I’m resisting the urge to fall face-forward into the bed—I would have been more likely to indulge had I not been concerned that the mattress would offer no give and I’d be left with a broken nose. “Callum is sweet. And he’s helped me. But he thinks he’s saving me from all my ambition when really I can’t see any future scenario where I come to be as interested in Callum as I am in medicine. Or interested in anyone that much. Or interested in doing anything other than studying medicine.” I release a long breath, fluttering the fine hairs escaping my plait. “But I could do much worse than a kind baker who owns a shop and worships me.”

“In my experience, it’s less gratifying for both parties if that worship is single-sided.” Percy rubs a hand over his face. I can tell he’s getting drowsy, and I think he might beg to retire, but instead he says, “Not to abandon this subject entirely, but can we return to something for a moment? What was that about the Saint Bart’s Hospital board?”

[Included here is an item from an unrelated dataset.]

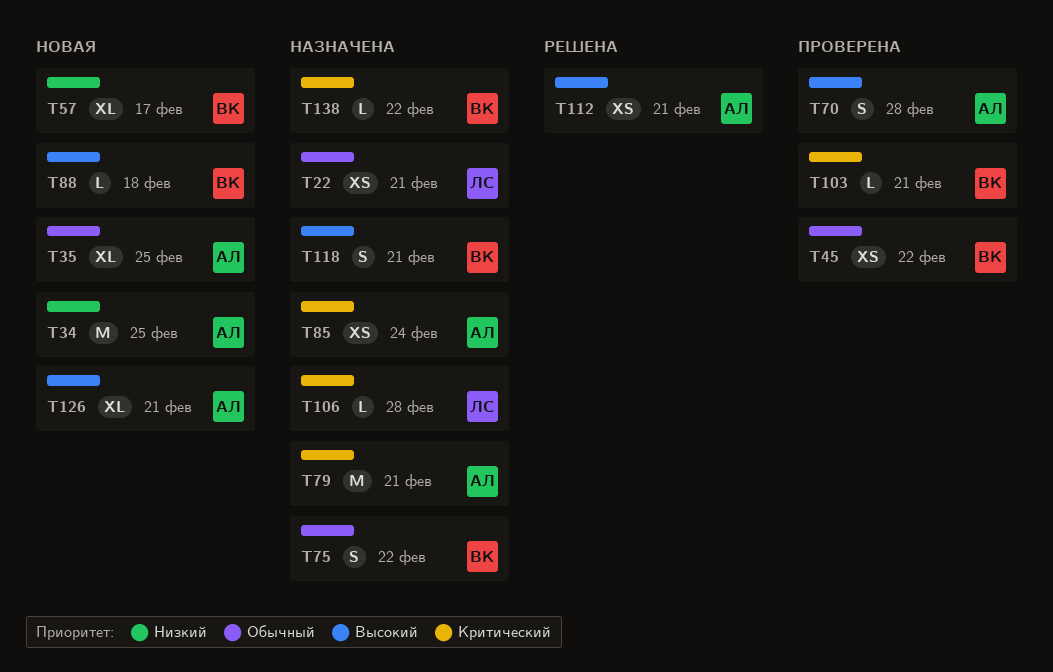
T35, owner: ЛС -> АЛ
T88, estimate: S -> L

“Oh.” The subject inspires in me an entirely different sort of anxiety than talking about Callum. “I requested an appointment with the hospital governors.”

“To be admitted as . . . a patient?”

“No. To make a petition to study medicine there. Though they don’t know that’s what I want to talk to them about. I may have implied the meeting would be to discuss a financial donation I wanted to make to the hospital.” I scrape my teeth over my bottom lip. It sounds far worse when I say it aloud. Particularly to Saint Percy. “Should I not have done that?”

He shrugs. “You could have picked a less dramatically different reason. They’re all going to wrench their necks from the shift in topic.”

“It was the only way I could be sure they’d see me. Nowhere in Edinburgh will have me as a student—not any of the hospitals or the private physicians or teachers. I’d have to leave eventually if I want schooling and a license.” I let my head fall forward so that it’s resting against the headboard of the bed. “I didn’t realize it would be so hard.”